The following types help collating time information. These are used as data containers and do by themselves not provide additional functionality. Often, these are method return types.


An instance of the type UtcPeriod defines the half-open utc-time interval [start..*end*> where end is required to be equal or greater than start.

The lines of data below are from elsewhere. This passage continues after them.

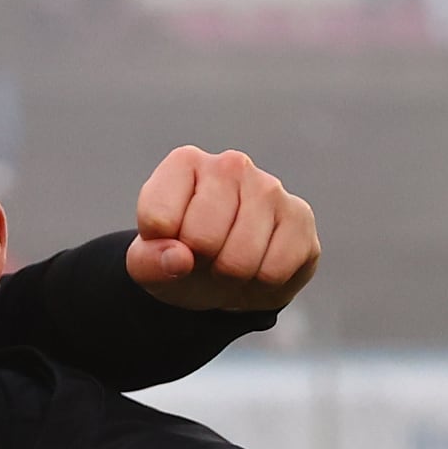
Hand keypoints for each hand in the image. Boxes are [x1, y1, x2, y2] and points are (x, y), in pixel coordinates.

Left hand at [126, 148, 319, 313]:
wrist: (223, 275)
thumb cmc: (180, 258)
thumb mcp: (147, 265)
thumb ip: (147, 262)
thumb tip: (179, 258)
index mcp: (184, 164)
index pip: (158, 218)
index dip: (160, 248)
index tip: (171, 243)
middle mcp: (230, 165)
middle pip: (202, 238)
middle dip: (200, 263)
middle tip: (205, 257)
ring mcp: (270, 187)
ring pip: (241, 258)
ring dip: (231, 277)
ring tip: (230, 263)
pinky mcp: (301, 216)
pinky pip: (274, 270)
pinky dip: (262, 284)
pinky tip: (259, 265)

Periods are building blocks of a TimeAxis.

from shyft.time_series import UtcPeriod, time

# ==== Creation
# create from integer epoch timestamps
period1 = UtcPeriod(1, 2)                  # [1970-01-01T00:00:01Z,1970-01-01T00:00:02Z>
# create from microseconds float epoch timestamps
period2 = UtcPeriod(1.000001, 2.000002)    # [1970-01-01T00:00:01.000001Z,1970-01-01T00:00:02.000002Z>
# create from time objects
period3 = UtcPeriod(time(4), time(5))      # [1970-01-01T00:00:04Z,1970-01-01T00:00:05Z>

# WARNING: The constructor WILL accept invalid values!
period4 = UtcPeriod(2, 1)    # [not-valid-period>
period5 = UtcPeriod()        # [not-valid-period>
# the type exposes a method to check if start<=end
is_valid4 = period4.valid()  # returns False
is_valid5 = period5.valid()  # returns False

# ==== contains
# Accepts int, float and time as input types
is_contains = period1.contains(1.000001)   # True
is_not_contains = period1.contains(3)      # False

# ==== overlaps
is_overlap = UtcPeriod.overlaps(period1, period2)      # True
is_not_overlap = UtcPeriod.overlaps(period1, period3)  # False

# ==== intersection
# Returns the intersection period between two periods
intersection_valid = UtcPeriod.intersection(period1, period2)   # [1970-01-01T00:00:01.000001Z,1970-01-01T00:00:02Z>
# It returns an invalid empty period, if the periods do not overlap
intersection_invalid = UtcPeriod.intersection(period1, period3) # [not-valid-period>

# ==== timespan 
delta_t = period1.timespan()  # time(1)

# ==== to_string
period_string = period1.to_string()  # '[1970-01-01T00:00:01Z,1970-01-01T00:00:02Z>'

# ==== start and end
p1_start = period1.start  # time(1)
p1_end = period1.end      # time(2)


An instance of the type YMDhms defines the Calendar coordinates specifying Y, M, D, h, m, s and μs. While this looks like a Python datetime, this type is specifically a container without any further functionality. It is only used as return type and you can access the data via its properties.


An instance of the type YWdhms defines the Calendar coordinates y, iso-week number, iso-week day, h, m, s and μs. It is only used as return type and you can access the data via its properties.